» Given text:
The Cleveland Indians

The Cleveland Indians are a hard team to figure out. Two years ago they looked like an up-and-coming powerhouse in the Central. Built around stone cold masher Travis Hafner, the up-the-middle excellence of Victor Martinez, Jhonny Peralta, and Grady Sizemore, and emerging ace C.C. Sabathia, they won 93 games in 2005, just missing both the Wild Card and AL Central titles due to a collapse in the season’s final week. Last year, they collapsed altogether, winning just 78 games and finishing a distant fourth behind the Twins, Tigers, and White Sox in an increasingly competitive Central division. One seemingly obvious cause of this fall was the loss of Jhonny Peralta’s production (he hit just .257/.323/.385 last year, down from .292/.366/.520 in 2005), but closer inspection shows that the Indians collapse was largely illusory.

In large part due to an abysmal showing by their bullpen, the Indians underperformed their Pythagorean record by a staggering 11 games in 2006. In fact, looking at their runs scored and allowed totals, the team the 2006 Cleveland Indians most resembled was the 2006 New York Yankees. The Indians were second to only the Yankees in all of baseball in runs scored per game last year (this despite Peralta’s poor showing), and also finished right behind the Yankees in runs allowed per game (seventh in the AL to the Yanks’ sixth). In fact, the Yankees and Indians had identical team ERAs in 2006 with the Indians holding a slight advantage in ERA+ due to playing in a less severe pitchers park.

» Assignment:
Answer these questions using the passage on the Cleveland Indians.
(a) How many games did the Indians win in 2005?
(b) By how many games did the Indians underperform their Pythagorean record in 2006?
(c) Where did the Indians rank in the AL in runs allowed per game in 2006?

» Data for review:
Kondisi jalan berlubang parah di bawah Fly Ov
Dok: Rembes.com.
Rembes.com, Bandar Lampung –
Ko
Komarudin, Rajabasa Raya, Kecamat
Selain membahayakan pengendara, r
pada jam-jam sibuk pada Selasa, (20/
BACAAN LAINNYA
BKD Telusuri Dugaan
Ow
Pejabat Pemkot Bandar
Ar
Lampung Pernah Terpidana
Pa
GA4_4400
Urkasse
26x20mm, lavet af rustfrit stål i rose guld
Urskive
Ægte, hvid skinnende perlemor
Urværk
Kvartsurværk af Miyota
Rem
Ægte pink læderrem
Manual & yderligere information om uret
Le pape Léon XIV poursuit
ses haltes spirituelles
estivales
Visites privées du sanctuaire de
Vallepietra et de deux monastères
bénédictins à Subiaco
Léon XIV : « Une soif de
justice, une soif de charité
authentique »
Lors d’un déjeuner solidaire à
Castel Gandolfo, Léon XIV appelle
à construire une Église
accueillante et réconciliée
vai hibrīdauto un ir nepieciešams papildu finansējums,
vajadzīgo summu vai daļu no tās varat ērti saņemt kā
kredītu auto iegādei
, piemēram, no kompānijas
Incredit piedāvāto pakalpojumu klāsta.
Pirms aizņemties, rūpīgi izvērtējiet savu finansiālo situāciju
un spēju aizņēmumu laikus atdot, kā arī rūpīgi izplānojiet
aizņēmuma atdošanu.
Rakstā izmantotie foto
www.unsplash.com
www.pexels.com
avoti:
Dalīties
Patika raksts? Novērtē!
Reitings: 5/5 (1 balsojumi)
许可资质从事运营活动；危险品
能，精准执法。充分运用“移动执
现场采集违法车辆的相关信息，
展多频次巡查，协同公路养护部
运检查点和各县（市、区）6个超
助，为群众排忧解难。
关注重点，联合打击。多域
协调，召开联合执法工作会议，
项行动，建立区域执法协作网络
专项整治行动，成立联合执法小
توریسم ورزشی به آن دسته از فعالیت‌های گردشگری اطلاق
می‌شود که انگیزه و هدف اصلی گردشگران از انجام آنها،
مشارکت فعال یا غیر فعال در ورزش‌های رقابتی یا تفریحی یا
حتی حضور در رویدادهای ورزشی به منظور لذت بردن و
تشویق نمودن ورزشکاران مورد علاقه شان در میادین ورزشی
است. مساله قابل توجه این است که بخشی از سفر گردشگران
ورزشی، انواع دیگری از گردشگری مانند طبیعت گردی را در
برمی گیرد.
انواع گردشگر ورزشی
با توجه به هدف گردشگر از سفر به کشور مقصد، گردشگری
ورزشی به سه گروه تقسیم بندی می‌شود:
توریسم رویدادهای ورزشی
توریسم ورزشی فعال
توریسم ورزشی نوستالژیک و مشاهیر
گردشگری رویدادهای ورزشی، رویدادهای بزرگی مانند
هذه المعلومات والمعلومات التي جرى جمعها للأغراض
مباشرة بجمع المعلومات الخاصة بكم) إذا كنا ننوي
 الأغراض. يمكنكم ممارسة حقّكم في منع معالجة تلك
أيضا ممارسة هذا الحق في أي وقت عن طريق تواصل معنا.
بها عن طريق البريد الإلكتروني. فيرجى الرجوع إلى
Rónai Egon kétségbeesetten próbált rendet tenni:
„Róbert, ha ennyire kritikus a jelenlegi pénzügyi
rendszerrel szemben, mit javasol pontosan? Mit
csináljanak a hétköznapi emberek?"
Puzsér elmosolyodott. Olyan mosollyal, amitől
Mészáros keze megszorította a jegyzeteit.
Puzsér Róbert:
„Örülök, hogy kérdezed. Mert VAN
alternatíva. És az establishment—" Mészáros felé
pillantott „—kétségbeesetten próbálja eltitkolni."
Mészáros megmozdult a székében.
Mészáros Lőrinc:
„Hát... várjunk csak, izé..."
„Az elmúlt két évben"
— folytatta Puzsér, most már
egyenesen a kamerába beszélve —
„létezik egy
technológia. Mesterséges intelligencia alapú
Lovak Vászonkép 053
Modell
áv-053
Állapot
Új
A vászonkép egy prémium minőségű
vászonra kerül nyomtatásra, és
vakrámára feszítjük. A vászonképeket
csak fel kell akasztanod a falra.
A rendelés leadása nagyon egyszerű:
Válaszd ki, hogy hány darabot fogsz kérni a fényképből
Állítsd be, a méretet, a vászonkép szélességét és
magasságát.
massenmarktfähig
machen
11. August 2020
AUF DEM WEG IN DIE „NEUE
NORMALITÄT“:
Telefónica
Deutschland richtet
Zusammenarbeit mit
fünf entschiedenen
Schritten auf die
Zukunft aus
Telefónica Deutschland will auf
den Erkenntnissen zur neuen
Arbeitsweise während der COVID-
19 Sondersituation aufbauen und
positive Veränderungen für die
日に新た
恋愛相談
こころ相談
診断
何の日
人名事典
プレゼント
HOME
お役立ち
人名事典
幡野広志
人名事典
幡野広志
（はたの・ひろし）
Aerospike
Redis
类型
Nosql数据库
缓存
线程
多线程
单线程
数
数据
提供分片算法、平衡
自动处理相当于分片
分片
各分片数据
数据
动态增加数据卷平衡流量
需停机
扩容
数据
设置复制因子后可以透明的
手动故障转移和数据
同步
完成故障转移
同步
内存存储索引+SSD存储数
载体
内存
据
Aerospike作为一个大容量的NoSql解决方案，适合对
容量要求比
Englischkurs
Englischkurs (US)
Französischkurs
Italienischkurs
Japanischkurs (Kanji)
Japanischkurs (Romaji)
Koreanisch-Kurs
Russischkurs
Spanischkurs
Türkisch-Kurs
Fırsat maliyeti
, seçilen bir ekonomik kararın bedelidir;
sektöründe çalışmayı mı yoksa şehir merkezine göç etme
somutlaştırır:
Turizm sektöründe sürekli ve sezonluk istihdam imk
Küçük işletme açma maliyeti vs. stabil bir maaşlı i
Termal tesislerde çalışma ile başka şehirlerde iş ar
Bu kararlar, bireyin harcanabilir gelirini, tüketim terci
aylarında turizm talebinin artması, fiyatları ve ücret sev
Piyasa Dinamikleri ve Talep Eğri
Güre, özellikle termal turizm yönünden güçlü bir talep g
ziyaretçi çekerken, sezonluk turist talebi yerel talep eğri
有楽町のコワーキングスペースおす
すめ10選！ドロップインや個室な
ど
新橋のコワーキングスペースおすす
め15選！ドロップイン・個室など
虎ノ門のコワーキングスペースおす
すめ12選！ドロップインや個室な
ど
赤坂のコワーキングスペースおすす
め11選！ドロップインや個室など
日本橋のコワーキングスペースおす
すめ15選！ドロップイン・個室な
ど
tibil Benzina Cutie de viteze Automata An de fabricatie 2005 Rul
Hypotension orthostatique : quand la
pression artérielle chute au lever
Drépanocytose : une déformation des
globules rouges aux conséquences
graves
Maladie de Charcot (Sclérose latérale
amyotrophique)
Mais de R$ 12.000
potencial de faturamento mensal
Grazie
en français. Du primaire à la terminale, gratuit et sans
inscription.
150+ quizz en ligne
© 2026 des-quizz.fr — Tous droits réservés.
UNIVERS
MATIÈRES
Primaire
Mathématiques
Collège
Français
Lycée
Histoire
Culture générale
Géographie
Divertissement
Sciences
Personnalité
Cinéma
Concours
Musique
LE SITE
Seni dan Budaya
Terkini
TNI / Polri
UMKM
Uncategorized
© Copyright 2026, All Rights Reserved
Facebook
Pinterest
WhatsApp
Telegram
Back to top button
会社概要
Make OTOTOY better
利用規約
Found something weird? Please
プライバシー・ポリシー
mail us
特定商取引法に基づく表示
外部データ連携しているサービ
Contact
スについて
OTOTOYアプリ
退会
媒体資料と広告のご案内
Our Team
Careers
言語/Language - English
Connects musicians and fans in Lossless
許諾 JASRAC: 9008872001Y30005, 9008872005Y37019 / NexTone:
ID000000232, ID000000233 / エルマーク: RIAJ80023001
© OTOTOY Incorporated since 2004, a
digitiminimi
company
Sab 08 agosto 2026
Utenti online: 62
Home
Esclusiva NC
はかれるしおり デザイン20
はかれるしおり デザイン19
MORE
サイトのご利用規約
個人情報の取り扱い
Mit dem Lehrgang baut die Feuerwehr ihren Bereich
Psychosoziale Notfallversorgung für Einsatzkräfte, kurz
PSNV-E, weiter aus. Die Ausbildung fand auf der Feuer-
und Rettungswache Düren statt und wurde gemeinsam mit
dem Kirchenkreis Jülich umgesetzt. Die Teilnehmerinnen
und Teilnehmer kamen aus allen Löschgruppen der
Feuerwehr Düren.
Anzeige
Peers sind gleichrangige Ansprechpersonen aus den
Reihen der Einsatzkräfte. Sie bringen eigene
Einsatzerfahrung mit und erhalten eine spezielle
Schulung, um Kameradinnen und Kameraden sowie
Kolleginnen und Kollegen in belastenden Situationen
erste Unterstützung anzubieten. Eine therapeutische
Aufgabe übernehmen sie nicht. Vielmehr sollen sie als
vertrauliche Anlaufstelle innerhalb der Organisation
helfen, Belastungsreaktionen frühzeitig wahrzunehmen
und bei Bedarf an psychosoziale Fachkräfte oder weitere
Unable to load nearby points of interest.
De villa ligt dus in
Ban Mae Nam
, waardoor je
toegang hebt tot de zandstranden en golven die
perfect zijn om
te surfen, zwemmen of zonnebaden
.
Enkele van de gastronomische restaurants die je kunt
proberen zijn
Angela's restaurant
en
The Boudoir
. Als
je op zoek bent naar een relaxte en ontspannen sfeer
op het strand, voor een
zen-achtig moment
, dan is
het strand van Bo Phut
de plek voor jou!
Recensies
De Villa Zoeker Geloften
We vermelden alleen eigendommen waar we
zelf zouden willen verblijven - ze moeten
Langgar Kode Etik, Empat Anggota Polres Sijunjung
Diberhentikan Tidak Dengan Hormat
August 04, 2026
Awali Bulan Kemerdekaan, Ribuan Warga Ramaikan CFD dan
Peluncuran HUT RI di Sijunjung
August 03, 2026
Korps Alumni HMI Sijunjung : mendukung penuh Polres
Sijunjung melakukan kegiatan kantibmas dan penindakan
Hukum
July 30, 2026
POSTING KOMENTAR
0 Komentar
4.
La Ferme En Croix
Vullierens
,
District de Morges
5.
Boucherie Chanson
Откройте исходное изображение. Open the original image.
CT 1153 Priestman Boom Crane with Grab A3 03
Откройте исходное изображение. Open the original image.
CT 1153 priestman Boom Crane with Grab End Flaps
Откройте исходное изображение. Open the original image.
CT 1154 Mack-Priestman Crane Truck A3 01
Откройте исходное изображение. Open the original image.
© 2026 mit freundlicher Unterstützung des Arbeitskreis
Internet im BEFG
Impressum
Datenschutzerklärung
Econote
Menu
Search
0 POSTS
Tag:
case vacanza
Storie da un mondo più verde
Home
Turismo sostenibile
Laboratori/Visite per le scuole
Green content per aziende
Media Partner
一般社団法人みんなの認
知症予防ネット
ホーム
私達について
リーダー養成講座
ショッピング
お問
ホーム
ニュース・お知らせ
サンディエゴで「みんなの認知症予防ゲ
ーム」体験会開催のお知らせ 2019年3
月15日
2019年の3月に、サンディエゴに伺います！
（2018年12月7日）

» Exercise answer:
(a) 93 games
(b) 11 games
(c) Seventh